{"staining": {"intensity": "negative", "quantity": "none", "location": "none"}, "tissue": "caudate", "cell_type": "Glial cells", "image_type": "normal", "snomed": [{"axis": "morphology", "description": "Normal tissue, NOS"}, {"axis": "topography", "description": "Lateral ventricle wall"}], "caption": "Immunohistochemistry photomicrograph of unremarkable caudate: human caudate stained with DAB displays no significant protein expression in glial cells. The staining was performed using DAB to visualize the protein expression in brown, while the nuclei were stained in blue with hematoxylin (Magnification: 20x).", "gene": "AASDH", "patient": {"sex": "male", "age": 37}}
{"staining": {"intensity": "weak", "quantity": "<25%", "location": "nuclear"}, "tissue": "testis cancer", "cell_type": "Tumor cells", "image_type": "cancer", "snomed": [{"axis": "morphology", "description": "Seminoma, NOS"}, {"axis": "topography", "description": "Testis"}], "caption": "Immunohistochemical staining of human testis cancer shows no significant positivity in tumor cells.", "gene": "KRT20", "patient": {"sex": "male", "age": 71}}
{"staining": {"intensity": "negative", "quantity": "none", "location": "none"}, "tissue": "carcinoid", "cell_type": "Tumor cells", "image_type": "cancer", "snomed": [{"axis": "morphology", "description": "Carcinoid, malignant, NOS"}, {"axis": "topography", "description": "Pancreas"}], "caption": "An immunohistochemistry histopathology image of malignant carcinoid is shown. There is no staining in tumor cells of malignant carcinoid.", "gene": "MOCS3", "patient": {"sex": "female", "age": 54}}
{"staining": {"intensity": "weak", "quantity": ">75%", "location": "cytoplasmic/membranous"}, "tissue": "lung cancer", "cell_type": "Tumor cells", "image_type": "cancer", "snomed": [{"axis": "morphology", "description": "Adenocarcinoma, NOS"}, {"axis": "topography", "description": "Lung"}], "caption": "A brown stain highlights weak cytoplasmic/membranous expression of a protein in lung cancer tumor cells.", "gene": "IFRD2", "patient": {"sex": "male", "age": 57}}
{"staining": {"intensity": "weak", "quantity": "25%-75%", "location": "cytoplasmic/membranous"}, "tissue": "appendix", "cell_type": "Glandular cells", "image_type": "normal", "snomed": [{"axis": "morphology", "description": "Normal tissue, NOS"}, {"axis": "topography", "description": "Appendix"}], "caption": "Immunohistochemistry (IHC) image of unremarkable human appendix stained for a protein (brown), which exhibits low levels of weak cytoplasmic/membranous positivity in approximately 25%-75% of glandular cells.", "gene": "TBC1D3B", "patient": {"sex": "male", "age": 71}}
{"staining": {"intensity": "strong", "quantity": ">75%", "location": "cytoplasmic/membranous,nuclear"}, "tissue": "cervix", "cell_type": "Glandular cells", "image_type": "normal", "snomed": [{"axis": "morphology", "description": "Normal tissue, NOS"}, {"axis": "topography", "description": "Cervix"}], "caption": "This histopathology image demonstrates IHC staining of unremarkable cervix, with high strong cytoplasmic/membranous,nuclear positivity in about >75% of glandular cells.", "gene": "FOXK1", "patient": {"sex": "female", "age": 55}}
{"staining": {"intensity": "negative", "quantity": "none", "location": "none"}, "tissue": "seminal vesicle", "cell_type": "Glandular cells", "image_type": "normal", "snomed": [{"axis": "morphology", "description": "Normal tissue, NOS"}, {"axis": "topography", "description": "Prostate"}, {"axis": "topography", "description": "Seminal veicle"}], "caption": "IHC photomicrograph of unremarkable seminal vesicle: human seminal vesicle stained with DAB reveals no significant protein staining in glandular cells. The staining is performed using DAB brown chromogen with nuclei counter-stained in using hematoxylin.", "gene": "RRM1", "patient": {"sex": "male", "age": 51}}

## What to work on
Return every entry above with nothing altered.

## Problem solution
{"staining": {"intensity": "negative", "quantity": "none", "location": "none"}, "tissue": "caudate", "cell_type": "Glial cells", "image_type": "normal", "snomed": [{"axis": "morphology", "description": "Normal tissue, NOS"}, {"axis": "topography", "description": "Lateral ventricle wall"}], "caption": "Immunohistochemistry photomicrograph of unremarkable caudate: human caudate stained with DAB displays no significant protein expression in glial cells. The staining was performed using DAB to visualize the protein expression in brown, while the nuclei were stained in blue with hematoxylin (Magnification: 20x).", "gene": "AASDH", "patient": {"sex": "male", "age": 37}}
{"staining": {"intensity": "weak", "quantity": "<25%", "location": "nuclear"}, "tissue": "testis cancer", "cell_type": "Tumor cells", "image_type": "cancer", "snomed": [{"axis": "morphology", "description": "Seminoma, NOS"}, {"axis": "topography", "description": "Testis"}], "caption": "Immunohistochemical staining of human testis cancer shows no significant positivity in tumor cells.", "gene": "KRT20", "patient": {"sex": "male", "age": 71}}
{"staining": {"intensity": "negative", "quantity": "none", "location": "none"}, "tissue": "carcinoid", "cell_type": "Tumor cells", "image_type": "cancer", "snomed": [{"axis": "morphology", "description": "Carcinoid, malignant, NOS"}, {"axis": "topography", "description": "Pancreas"}], "caption": "An immunohistochemistry histopathology image of malignant carcinoid is shown. There is no staining in tumor cells of malignant carcinoid.", "gene": "MOCS3", "patient": {"sex": "female", "age": 54}}
{"staining": {"intensity": "weak", "quantity": ">75%", "location": "cytoplasmic/membranous"}, "tissue": "lung cancer", "cell_type": "Tumor cells", "image_type": "cancer", "snomed": [{"axis": "morphology", "description": "Adenocarcinoma, NOS"}, {"axis": "topography", "description": "Lung"}], "caption": "A brown stain highlights weak cytoplasmic/membranous expression of a protein in lung cancer tumor cells.", "gene": "IFRD2", "patient": {"sex": "male", "age": 57}}
{"staining": {"intensity": "weak", "quantity": "25%-75%", "location": "cytoplasmic/membranous"}, "tissue": "appendix", "cell_type": "Glandular cells", "image_type": "normal", "snomed": [{"axis": "morphology", "description": "Normal tissue, NOS"}, {"axis": "topography", "description": "Appendix"}], "caption": "Immunohistochemistry (IHC) image of unremarkable human appendix stained for a protein (brown), which exhibits low levels of weak cytoplasmic/membranous positivity in approximately 25%-75% of glandular cells.", "gene": "TBC1D3B", "patient": {"sex": "male", "age": 71}}
{"staining": {"intensity": "strong", "quantity": ">75%", "location": "cytoplasmic/membranous,nuclear"}, "tissue": "cervix", "cell_type": "Glandular cells", "image_type": "normal", "snomed": [{"axis": "morphology", "description": "Normal tissue, NOS"}, {"axis": "topography", "description": "Cervix"}], "caption": "This histopathology image demonstrates IHC staining of unremarkable cervix, with high strong cytoplasmic/membranous,nuclear positivity in about >75% of glandular cells.", "gene": "FOXK1", "patient": {"sex": "female", "age": 55}}
{"staining": {"intensity": "negative", "quantity": "none", "location": "none"}, "tissue": "seminal vesicle", "cell_type": "Glandular cells", "image_type": "normal", "snomed": [{"axis": "morphology", "description": "Normal tissue, NOS"}, {"axis": "topography", "description": "Prostate"}, {"axis": "topography", "description": "Seminal veicle"}], "caption": "IHC photomicrograph of unremarkable seminal vesicle: human seminal vesicle stained with DAB reveals no significant protein staining in glandular cells. The staining is performed using DAB brown chromogen with nuclei counter-stained in using hematoxylin.", "gene": "RRM1", "patient": {"sex": "male", "age": 51}}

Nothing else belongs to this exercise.